Task material START

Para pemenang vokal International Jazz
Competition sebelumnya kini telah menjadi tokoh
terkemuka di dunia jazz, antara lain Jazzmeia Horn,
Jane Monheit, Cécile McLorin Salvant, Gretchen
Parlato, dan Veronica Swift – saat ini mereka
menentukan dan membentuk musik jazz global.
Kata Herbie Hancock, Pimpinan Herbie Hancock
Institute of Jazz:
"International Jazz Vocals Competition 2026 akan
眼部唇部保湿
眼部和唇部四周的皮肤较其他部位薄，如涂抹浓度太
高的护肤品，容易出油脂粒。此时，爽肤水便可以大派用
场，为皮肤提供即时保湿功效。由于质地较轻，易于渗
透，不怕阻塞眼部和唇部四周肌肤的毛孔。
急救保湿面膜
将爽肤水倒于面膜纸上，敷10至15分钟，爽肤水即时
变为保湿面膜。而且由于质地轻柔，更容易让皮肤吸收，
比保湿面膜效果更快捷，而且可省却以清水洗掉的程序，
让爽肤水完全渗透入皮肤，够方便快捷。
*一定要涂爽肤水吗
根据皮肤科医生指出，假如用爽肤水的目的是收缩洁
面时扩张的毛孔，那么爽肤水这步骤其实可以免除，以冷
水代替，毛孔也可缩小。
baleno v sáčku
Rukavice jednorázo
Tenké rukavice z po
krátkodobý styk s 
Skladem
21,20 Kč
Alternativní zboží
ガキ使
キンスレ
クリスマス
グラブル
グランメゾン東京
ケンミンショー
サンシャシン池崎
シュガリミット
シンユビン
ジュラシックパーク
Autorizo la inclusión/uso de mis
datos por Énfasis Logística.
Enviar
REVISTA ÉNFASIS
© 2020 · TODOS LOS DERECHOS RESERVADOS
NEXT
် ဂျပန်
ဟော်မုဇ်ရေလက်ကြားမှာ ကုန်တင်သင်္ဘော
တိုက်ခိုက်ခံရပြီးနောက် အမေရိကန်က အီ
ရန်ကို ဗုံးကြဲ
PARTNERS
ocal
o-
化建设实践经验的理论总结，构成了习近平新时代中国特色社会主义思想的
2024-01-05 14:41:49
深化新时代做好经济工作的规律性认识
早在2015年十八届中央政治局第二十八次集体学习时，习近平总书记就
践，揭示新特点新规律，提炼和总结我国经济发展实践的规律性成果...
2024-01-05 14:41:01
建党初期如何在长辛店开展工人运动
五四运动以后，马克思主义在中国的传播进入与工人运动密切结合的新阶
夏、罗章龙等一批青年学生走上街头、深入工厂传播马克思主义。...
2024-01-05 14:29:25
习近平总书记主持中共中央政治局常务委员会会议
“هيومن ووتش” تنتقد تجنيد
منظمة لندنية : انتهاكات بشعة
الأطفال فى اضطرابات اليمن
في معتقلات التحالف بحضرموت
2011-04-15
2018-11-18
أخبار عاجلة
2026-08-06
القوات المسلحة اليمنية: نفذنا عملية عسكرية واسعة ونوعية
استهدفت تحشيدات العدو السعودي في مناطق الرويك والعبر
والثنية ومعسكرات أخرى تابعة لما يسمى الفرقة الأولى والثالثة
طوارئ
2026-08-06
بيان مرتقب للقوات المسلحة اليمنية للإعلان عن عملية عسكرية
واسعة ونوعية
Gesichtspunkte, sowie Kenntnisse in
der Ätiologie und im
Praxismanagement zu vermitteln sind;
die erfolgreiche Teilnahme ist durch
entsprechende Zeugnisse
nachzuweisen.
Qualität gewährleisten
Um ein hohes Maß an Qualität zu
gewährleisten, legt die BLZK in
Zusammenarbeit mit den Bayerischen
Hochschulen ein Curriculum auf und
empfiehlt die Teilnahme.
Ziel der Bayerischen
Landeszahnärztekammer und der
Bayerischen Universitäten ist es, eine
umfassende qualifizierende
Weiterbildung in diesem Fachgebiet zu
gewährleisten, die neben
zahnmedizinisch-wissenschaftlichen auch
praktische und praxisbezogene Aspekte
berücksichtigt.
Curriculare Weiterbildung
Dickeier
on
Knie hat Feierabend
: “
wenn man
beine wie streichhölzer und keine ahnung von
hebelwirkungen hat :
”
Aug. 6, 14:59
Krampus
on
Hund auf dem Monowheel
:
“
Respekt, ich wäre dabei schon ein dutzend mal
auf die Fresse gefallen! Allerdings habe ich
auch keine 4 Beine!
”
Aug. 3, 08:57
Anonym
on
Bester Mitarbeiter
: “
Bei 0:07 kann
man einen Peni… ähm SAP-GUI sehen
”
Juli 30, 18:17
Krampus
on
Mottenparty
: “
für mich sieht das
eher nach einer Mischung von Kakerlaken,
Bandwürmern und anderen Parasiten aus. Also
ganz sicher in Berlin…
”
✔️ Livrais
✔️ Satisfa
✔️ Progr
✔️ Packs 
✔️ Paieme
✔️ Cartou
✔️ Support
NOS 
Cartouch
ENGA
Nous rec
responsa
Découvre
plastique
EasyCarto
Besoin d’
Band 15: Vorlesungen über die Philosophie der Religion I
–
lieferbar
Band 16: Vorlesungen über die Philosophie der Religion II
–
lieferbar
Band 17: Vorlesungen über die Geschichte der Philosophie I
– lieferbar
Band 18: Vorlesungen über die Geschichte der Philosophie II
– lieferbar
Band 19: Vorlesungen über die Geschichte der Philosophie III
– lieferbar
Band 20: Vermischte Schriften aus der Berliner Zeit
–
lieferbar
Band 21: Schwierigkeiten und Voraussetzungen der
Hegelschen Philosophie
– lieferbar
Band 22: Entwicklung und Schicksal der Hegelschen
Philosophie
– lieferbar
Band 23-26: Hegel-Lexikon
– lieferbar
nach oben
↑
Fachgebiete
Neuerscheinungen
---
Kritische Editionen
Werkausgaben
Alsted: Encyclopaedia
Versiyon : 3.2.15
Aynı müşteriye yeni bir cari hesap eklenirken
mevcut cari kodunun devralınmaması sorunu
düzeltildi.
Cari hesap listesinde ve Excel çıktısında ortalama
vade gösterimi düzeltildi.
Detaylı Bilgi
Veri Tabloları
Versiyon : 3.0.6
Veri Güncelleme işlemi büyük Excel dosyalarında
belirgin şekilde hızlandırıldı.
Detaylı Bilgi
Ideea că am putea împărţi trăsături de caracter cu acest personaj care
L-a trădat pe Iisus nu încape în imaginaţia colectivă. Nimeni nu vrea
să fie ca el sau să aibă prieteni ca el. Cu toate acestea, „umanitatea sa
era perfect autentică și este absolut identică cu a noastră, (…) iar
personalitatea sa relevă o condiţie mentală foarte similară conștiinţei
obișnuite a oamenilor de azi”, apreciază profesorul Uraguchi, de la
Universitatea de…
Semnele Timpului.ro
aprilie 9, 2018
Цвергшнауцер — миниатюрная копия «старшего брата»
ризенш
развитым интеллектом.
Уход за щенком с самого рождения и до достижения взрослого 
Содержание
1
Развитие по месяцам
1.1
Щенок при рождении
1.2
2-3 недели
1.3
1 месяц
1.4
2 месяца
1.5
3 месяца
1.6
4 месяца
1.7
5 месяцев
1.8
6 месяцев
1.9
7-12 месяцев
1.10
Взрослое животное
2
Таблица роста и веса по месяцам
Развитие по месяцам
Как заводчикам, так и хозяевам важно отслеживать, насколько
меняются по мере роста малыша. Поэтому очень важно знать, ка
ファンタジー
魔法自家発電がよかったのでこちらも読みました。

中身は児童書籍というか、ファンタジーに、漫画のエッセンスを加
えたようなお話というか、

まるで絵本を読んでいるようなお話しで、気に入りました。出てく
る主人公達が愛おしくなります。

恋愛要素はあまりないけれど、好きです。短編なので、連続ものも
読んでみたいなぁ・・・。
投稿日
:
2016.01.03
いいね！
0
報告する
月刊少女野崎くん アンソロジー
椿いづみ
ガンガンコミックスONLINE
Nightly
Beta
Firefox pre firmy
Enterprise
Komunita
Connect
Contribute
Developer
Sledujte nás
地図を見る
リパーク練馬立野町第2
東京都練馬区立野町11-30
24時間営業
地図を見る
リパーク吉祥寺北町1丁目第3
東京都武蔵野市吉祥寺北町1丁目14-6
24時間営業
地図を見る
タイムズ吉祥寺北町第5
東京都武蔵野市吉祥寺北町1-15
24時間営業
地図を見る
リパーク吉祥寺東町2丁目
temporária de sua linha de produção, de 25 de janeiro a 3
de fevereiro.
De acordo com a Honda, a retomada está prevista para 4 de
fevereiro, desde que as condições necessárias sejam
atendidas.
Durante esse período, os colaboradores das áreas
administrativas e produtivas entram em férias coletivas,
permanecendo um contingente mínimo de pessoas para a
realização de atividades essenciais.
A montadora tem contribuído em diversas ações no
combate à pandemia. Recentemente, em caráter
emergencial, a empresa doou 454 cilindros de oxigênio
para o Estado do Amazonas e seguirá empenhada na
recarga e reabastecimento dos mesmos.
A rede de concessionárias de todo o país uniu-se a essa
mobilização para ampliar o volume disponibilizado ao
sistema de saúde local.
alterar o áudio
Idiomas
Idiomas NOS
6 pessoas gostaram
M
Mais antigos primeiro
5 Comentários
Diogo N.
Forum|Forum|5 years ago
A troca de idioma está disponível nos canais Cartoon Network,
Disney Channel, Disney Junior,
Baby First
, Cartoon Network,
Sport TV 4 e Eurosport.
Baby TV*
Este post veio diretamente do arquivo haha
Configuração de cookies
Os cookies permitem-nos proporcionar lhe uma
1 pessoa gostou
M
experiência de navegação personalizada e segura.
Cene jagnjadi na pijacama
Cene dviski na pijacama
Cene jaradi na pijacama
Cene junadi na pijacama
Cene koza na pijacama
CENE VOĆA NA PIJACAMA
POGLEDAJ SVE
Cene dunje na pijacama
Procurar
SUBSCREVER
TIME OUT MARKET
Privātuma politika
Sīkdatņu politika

Task material END

▶ [What the task asks]
Rewrite the entries from the line containing "まるで絵本を読んでいるようなお話しで、気に入りました。出てく" down through the line containing "る主人公達が愛おしくなります。", switching "絵本" to "童話" and leaving everything else unchanged.

▶ [Task output]
まるで童話を読んでいるようなお話しで、気に入りました。出てく
る主人公達が愛おしくなります。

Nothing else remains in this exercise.